Quoted passage:
================================

Transformational Gardening

Disclaimer: Foraging can be fun, rewarding and provide health benefits. As a novice forager, I will be sharing my foraging experiences. However, in order to be safe, always consult with local foraging experts and guidebooks before beginning foraging. Children should learn to forage safely by being guided by experienced adults. Never ingest anything unless you are certain of the identification and safety of the plant. Some plant species are inedible and some are poisonous.

Jewelweed (Spotted Touch-me-not) (Impatiens capensis): Images

Date Location Notes Images
August 1, 2009 Southeastern, New Hampshire Very distinctive flowers hanging by a thread from the leaf stem. Plant stems were redish-brown as described in the 1912 Wildflowers of New England document and not the pale-green translucent stems as described in the guidebooks. Perhaps later in the year the stems change color? The stems are hollow.
August 4, 2009 Southeastern, New Hampshire The first picture on the left is not my picture, but one I borrowed from Wikimedia in order to display one good picture of the flower. The picture on the right is picked Jewelweed and the picture below is Jewelweed topical tea. It is used externally to prevent and cure poison ivy and nettle stings.

================================

Given data:

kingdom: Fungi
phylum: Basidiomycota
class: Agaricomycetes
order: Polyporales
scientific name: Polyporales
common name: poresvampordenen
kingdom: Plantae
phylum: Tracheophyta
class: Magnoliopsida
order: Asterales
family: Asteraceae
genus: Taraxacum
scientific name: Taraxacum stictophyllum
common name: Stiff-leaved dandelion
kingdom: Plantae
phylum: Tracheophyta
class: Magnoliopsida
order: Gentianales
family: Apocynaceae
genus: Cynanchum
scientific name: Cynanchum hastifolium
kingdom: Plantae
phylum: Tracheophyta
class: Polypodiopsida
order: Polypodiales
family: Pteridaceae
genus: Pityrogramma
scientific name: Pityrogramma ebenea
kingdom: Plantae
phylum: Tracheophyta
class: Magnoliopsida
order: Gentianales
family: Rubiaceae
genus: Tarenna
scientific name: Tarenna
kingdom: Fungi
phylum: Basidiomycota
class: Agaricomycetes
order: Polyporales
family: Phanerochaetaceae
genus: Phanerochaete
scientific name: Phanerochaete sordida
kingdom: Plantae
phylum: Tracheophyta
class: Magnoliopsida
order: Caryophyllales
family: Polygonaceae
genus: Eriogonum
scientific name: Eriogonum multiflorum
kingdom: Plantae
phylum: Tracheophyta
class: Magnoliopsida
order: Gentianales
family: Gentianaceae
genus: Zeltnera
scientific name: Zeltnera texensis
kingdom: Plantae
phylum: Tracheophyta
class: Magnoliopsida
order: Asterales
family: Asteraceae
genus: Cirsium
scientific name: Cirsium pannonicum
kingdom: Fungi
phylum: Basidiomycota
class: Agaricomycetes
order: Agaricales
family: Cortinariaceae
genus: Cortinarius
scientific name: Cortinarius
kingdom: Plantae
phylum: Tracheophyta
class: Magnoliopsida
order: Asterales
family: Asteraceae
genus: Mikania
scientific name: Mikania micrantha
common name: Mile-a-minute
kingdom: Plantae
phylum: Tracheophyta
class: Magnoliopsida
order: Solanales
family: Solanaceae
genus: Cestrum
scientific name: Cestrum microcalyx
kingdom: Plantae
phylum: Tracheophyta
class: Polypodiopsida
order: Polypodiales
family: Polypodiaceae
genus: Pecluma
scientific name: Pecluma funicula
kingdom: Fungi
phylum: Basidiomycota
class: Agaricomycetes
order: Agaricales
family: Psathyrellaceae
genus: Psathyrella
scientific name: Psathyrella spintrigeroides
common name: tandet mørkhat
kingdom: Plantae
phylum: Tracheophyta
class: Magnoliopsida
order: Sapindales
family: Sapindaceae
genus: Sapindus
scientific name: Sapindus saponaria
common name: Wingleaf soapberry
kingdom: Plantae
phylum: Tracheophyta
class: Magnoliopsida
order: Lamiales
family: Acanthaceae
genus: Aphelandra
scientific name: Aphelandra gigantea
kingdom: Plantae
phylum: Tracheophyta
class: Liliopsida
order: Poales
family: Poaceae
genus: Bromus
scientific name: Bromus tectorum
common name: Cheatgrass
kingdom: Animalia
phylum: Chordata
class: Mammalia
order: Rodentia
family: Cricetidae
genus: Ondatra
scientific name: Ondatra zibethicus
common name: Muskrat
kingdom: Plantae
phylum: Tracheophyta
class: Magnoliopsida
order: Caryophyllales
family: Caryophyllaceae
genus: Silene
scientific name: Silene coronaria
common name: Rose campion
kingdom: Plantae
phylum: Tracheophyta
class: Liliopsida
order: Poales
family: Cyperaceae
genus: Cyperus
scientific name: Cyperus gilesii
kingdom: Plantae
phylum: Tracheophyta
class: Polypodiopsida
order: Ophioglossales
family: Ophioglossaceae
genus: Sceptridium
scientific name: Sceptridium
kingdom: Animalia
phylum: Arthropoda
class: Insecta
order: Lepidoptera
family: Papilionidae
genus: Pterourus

================================

What to work on:
- A) Retype the part of the jewelweed foraging notes that opens with the words containing "Jewelweed (Spotted Touch-me-not)" and closes with "stems are hollow.".
- B) According to the jewelweed foraging notes, what is jewelweed topical tea used for?
- C) Proceed with the jewelweed foraging notes from where they stop.

Answers to the tasks:
- A)
Jewelweed (Spotted Touch-me-not) (Impatiens capensis): Images

Date Location Notes Images
August 1, 2009 Southeastern, New Hampshire Very distinctive flowers hanging by a thread from the leaf stem. Plant stems were redish-brown as described in the 1912 Wildflowers of New England document and not the pale-green translucent stems as described in the guidebooks. Perhaps later in the year the stems change color? The stems are hollow.

- B) It is used externally to prevent and cure poison ivy and nettle stings.

- C)
Jewelweed tea directions:

  • Bring 3 cups of water with Jewelweed to a boil.
  • Turn down heat and simmer on low for 20-40 minutes.
  • Let cool and put in jar with some Jewelweed branches and leaves.
August 6, 2009 Southeastern, New Hampshire Noticed this Jewelweed within 100 yards of my garden. More available here than I found on the trail on August 4, 2009. The last picture on the bottom right was taken with my new iPhone 3GS camera. It is much better with close-up images than the old iPhone 3G.
May 24, 2010 Southeastern, New Hampshire I came across last year's stand of Jewelweed. Last year, I made a tea to be used topically to treat poison ivy. It is important to learn to recognize plants in different seasons. Notice how light (almost translucent) green the leaves are. When I step back, the Jewelweed plants always look much lighter than surrounding plants.
August 10, 2010 Southeastern, New Hampshire Made sure to snap a few pictures of mature Jewelweed this year.
September 2, 2011 Southeastern, New Hampshire Better quality pictures.
May 9, 2012 Southeastern, New Hampshire Very young Jewelweed.